After the 2022 outage, Cloudflare added automated safeguards. But in Q3 2025, they rolled out a new deployment tool that skipped manual approvals to speed up updates. That tool bypassed the very protections meant to prevent errors. The 2025 outage wasn’t a failure of systems—it was a failure of process oversight.
Is Cloudflare still a reliable service?
Cloudflare remains one of the most widely used CDNs, serving over 25% of the top million websites. But reliability isn’t about being perfect—it’s about how you respond. Their transparency, speed of resolution, and public post-mortem are strong. However, their 2025 incident shows even top-tier providers can be vulnerable to internal process flaws. Businesses should evaluate redundancy, not just reputation.

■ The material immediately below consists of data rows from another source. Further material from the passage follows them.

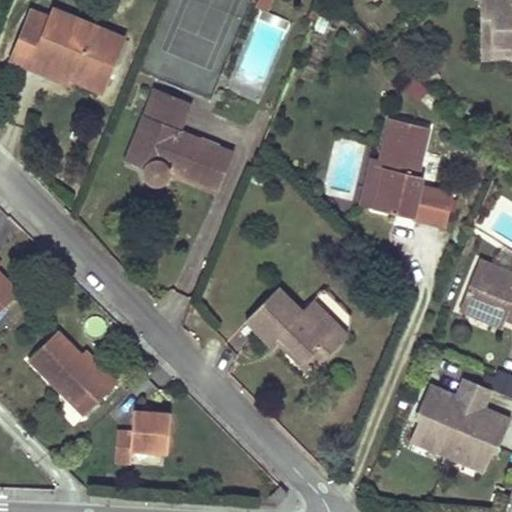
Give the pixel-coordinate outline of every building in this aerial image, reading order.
[(511,0),(482,0),(483,30),(496,30),(496,45),(511,45),(511,0)] [(13,62),(32,70),(37,58),(73,74),(70,81),(101,94),(123,42),(55,13),(51,22),(33,14),(13,62)] [(496,30),(483,30),(483,58),(511,57),(511,45),(496,45),(496,30)] [(37,58),(32,70),(68,85),(70,81),(73,74),(37,58)] [(422,103),(429,89),(410,79),(403,93),(422,103)] [(222,195),(240,152),(187,129),(195,106),(159,90),(146,120),(158,125),(137,171),(155,179),(155,183),(155,185),(157,188),(160,191),(163,192),(167,191),(169,190),(172,187),(172,185),(175,177),(222,195)] [(416,171),(425,123),(385,113),(374,164),(381,165),(372,209),(439,223),(446,191),(419,185),(421,172),(416,171)] [(158,125),(146,120),(126,166),(137,171),(158,125)] [(363,162),(353,205),(372,209),(381,165),(374,164),(363,162)] [(511,293),(511,281),(479,267),(474,277),(511,293)] [(0,316),(21,294),(0,273),(0,316)] [(511,293),(474,277),(459,312),(491,326),(495,317),(506,322),(511,324),(511,293)] [(276,290),(243,322),(267,347),(272,343),(279,336),(314,370),(330,356),(315,341),(331,324),(310,303),(300,312),(276,290)] [(495,317),(491,326),(502,331),(506,322),(495,317)] [(315,341),(330,356),(348,340),(331,324),(315,341)] [(78,416),(83,412),(110,386),(53,329),(28,356),(23,361),(78,416)] [(279,336),(272,343),(307,377),(314,370),(279,336)] [(511,376),(501,372),(494,390),(511,396),(511,376)] [(455,399),(454,402),(478,413),(479,410),(480,411),(489,393),(462,380),(454,398),(455,399)] [(454,398),(427,386),(412,418),(416,420),(420,422),(417,427),(414,425),(406,441),(479,475),(486,459),(483,457),(485,452),(489,454),(492,456),(507,423),(480,411),(479,410),(478,413),(454,402),(455,399),(454,398)] [(162,458),(165,421),(133,418),(132,436),(113,434),(112,441),(109,467),(128,469),(128,458),(129,454),(162,458)] [(278,488),(268,498),(275,505),(285,495),(278,488)]
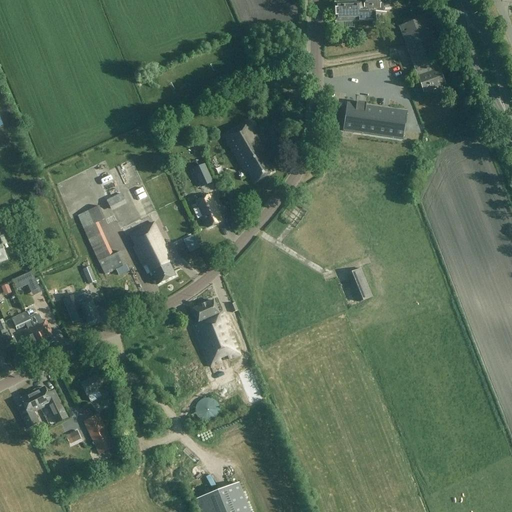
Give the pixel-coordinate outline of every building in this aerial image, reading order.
[(363,0),(363,3),(334,3),(335,29),(343,28),(343,22),(372,22),(373,27),(381,27),(381,13),(376,13),(376,9),(380,9),(380,2),(384,2),(383,0),(363,0)] [(444,86),(436,63),(441,61),(426,19),(399,28),(423,94),(444,86)] [(345,103),(342,132),(402,140),(406,112),(364,106),(365,104),(355,102),(354,105),(345,103)] [(223,136),(245,174),(248,172),(254,183),(273,172),(262,153),(264,152),(247,122),(223,136)] [(351,137),(351,142),(374,146),(374,141),(351,137)] [(192,170),(200,188),(212,183),(203,165),(192,170)] [(150,212),(137,182),(125,188),(139,217),(150,212)] [(106,201),(110,210),(125,202),(121,194),(106,201)] [(195,203),(207,229),(221,223),(208,197),(195,203)] [(98,262),(114,255),(101,225),(106,223),(100,210),(80,219),(98,262)] [(129,226),(122,211),(111,215),(118,230),(129,226)] [(139,223),(129,229),(132,233),(141,228),(139,223)] [(135,248),(133,248),(143,268),(147,266),(157,285),(175,276),(169,265),(173,263),(154,224),(129,236),(135,248)] [(4,249),(0,250),(0,266),(8,263),(4,249)] [(98,262),(104,275),(126,265),(120,252),(114,255),(98,262)] [(358,266),(346,270),(358,301),(370,297),(358,266)] [(82,271),(88,284),(94,281),(89,268),(82,271)] [(24,279),(29,288),(33,299),(42,295),(33,275),(24,279)] [(29,288),(24,279),(14,283),(18,293),(29,288)] [(0,288),(0,290),(3,298),(10,295),(7,286),(0,288)] [(74,297),(86,326),(96,322),(95,320),(98,319),(91,301),(87,303),(83,293),(74,297)] [(193,308),(199,323),(193,325),(209,367),(239,355),(232,336),(228,338),(225,330),(229,328),(223,313),(219,314),(214,300),(193,308)] [(25,312),(11,319),(17,330),(26,326),(27,329),(23,332),(29,343),(31,342),(36,351),(46,346),(37,325),(34,326),(31,319),(29,320),(25,312)] [(38,315),(31,319),(34,326),(37,325),(46,346),(53,343),(50,336),(52,334),(46,321),(42,323),(38,315)] [(181,376),(185,388),(207,379),(202,367),(181,376)] [(96,392),(104,407),(111,403),(103,388),(100,389),(94,377),(79,385),(86,397),(96,392)] [(221,396),(232,394),(230,387),(220,388),(221,396)] [(38,390),(32,393),(41,410),(47,407),(51,413),(52,412),(54,417),(64,412),(58,399),(51,402),(44,388),(39,391),(38,390)] [(41,410),(32,393),(26,396),(27,397),(21,400),(28,414),(22,417),(28,430),(38,425),(36,420),(37,420),(34,413),(41,410)] [(195,414),(196,416),(198,419),(200,421),(203,422),(205,423),(208,423),(211,422),(214,421),(216,419),(218,417),(219,414),(220,411),(219,408),(218,405),(216,403),(214,401),(212,399),(209,399),(206,399),(203,399),(200,401),(198,403),(196,405),(195,408),(195,411),(195,414)] [(83,423),(99,455),(113,448),(98,416),(83,423)] [(217,450),(232,446),(231,441),(216,445),(217,450)] [(170,475),(175,486),(181,482),(176,472),(170,475)] [(249,511),(239,484),(196,501),(200,511),(249,511)]
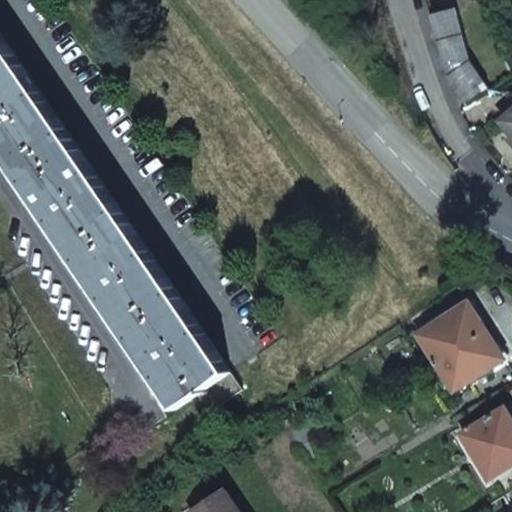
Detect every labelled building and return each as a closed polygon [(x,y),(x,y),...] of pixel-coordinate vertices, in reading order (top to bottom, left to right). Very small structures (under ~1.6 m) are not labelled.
[(472,7),(446,11),(459,75),(469,98),(490,83),(483,63),(472,7)] [(255,383),(0,21),(0,144),(184,406),(204,392),(217,409),(255,383)] [(506,357),(472,301),(420,333),(453,389),(506,357)] [(491,478),(511,464),(511,414),(506,405),(462,432),(491,478)] [(194,511),(243,511),(225,485),(191,508),(194,511)]
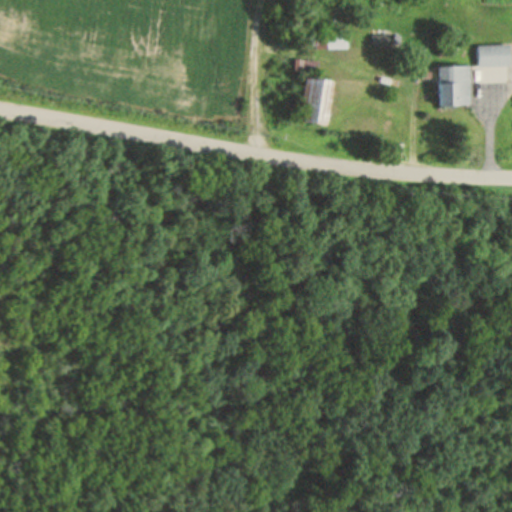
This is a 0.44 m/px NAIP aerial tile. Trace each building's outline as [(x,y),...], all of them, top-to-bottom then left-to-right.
[(390,33),(390,44),(373,44),(373,33),(390,33)] [(310,35),(346,36),(346,48),(309,47),(310,35)] [(476,45),(477,67),(509,65),(509,44),(476,45)] [(297,69),(317,72),(318,60),(298,58),(297,69)] [(466,65),(438,66),(441,106),(469,104),(466,65)] [(302,76),(296,120),(322,124),(329,79),(302,76)]
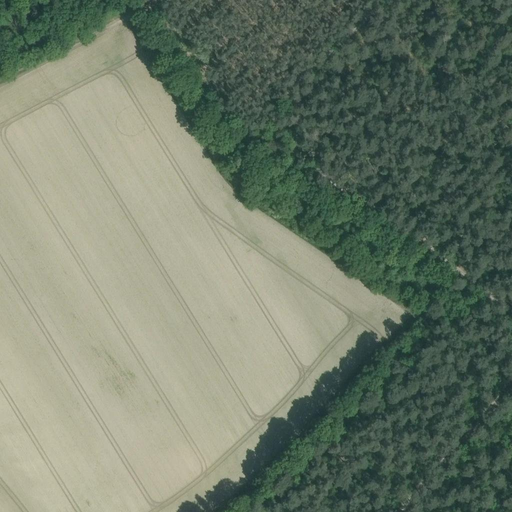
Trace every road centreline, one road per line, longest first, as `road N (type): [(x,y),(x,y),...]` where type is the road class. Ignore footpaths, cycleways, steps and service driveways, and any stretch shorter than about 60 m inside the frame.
road 1 (track): [(456,267),(317,175),(289,141),(285,114),(298,82),(387,0)]
road 2 (track): [(159,0),(0,83)]
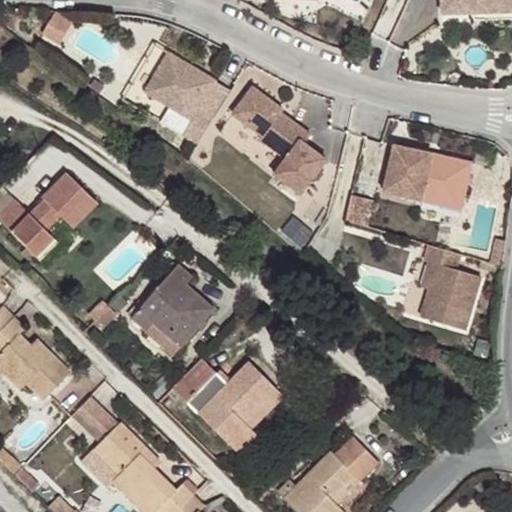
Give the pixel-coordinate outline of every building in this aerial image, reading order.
[(437,0),(438,18),(472,17),(472,10),(511,8),(511,0),(437,0)] [(511,8),(472,10),(472,17),(511,16),(511,8)] [(59,11),(45,36),(64,46),(77,20),(59,11)] [(194,148),(210,121),(196,112),(213,85),(165,57),(142,96),(189,124),(179,140),(194,148)] [(280,115),(249,92),(229,118),(260,140),(257,143),(283,162),(271,179),(297,199),(323,165),(301,148),(297,145),(303,137),(278,117),(280,115)] [(307,139),(303,137),(297,145),(301,148),(307,139)] [(490,189),(508,194),(509,191),(510,185),(510,179),(509,173),(507,167),(504,161),(501,156),(496,152),(491,148),(485,173),(494,175),(490,189)] [(428,158),(389,149),(378,195),(456,214),(465,174),(426,165),(428,158)] [(467,167),(428,158),(426,165),(465,174),(467,167)] [(74,226),(97,202),(68,173),(44,197),(46,200),(31,214),(17,200),(0,217),(0,218),(40,259),(59,242),(47,230),(61,215),(74,226)] [(498,270),(501,245),(492,242),(485,266),(498,270)] [(452,273),(456,258),(426,249),(421,265),(425,266),(432,268),(425,293),(417,321),(461,334),(477,281),(452,273)] [(200,326),(205,320),(216,307),(189,284),(195,277),(179,264),(134,318),(148,330),(154,323),(182,346),(200,326)] [(418,291),(425,293),(432,268),(425,266),(418,291)] [(0,330),(14,316),(3,306),(0,308),(0,330)] [(14,316),(0,330),(0,369),(3,373),(21,389),(27,383),(44,399),(71,372),(45,347),(39,353),(31,345),(19,334),(25,328),(14,316)] [(209,325),(205,320),(200,326),(205,330),(209,325)] [(37,339),(31,345),(39,353),(45,347),(37,339)] [(218,373),(203,358),(181,380),(195,395),(188,402),(238,452),(256,433),(251,427),(244,421),(276,387),(251,362),(233,379),(229,383),(218,373)] [(222,369),(218,373),(229,383),(233,379),(222,369)] [(181,380),(174,388),(188,402),(195,395),(181,380)] [(244,421),(251,427),(284,395),(276,387),(244,421)] [(100,439),(121,416),(95,392),(74,415),(100,439)] [(147,448),(122,423),(94,450),(120,475),(114,481),(114,482),(145,511),(175,511),(194,494),(183,484),(177,489),(155,468),(141,454),(147,448)] [(356,475),(361,480),(379,462),(354,438),(337,455),(333,451),(285,499),(298,511),(346,511),(338,503),(333,499),(356,475)] [(2,447),(0,448),(0,458),(16,474),(23,467),(2,447)] [(141,454),(155,468),(161,462),(147,448),(141,454)] [(120,475),(94,450),(83,462),(109,488),(114,482),(114,481),(120,475)] [(16,474),(33,491),(40,484),(23,467),(16,474)] [(338,503),(361,480),(356,475),(333,499),(338,503)] [(194,494),(175,511),(200,511),(206,505),(194,494)]
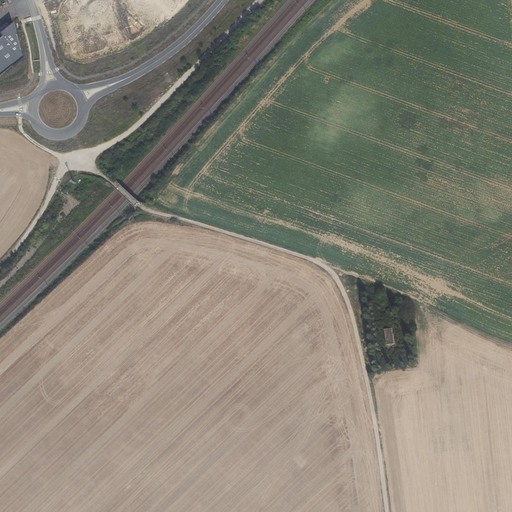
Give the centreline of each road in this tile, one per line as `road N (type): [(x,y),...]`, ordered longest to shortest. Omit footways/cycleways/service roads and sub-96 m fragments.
road 1 (track): [(75,161),(145,208),(310,258),(331,273),(360,346),(387,511)]
road 2 (track): [(0,264),(60,172),(129,131),(258,0)]
road 3 (tertiary): [(223,0),(172,51),(118,82)]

What does this mean for the future of internet infrastructure?
This outage exposed how centralized internet infrastructure has become. A handful of providers—Cloudflare, AWS, Google Cloud, Akamai—hold enormous power. When one stumbles, the ripple effects are global. Experts now urge regulators and businesses to incentivize decentralization: multi-CDN adoption, open-source alternatives, and geographic redundancy. The internet was designed to be resilient. We’re slowly making it brittle.
When will Cloudflare’s next earnings call address this?
Cloudflare’s next earnings call is scheduled for November 28, 2025, at 8:30 a.m. EST. Investors will hear how the outage impacted revenue, customer retention, and whether they’ll face regulatory scrutiny. The company has already confirmed they’ll discuss their new dual-approval policy and the $150 million+ in estimated losses across their customer base.